--- RECORD EXCERPTS Enclosed Below ---

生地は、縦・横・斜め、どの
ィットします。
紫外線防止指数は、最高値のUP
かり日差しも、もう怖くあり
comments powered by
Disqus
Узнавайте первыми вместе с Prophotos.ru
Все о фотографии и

--- End of Enclosed RECORD EXCERPTS ---

WORK INSTRUCTION » Copy exactly, with no other lines, the stretch of the material that begins at the line containing "紫外線防止指数は、最高値のUP" and ends at its last line.

YOUR SOLUTION »
紫外線防止指数は、最高値のUP
かり日差しも、もう怖くあり
comments powered by
Disqus
Узнавайте первыми вместе с Prophotos.ru
Все о фотографии и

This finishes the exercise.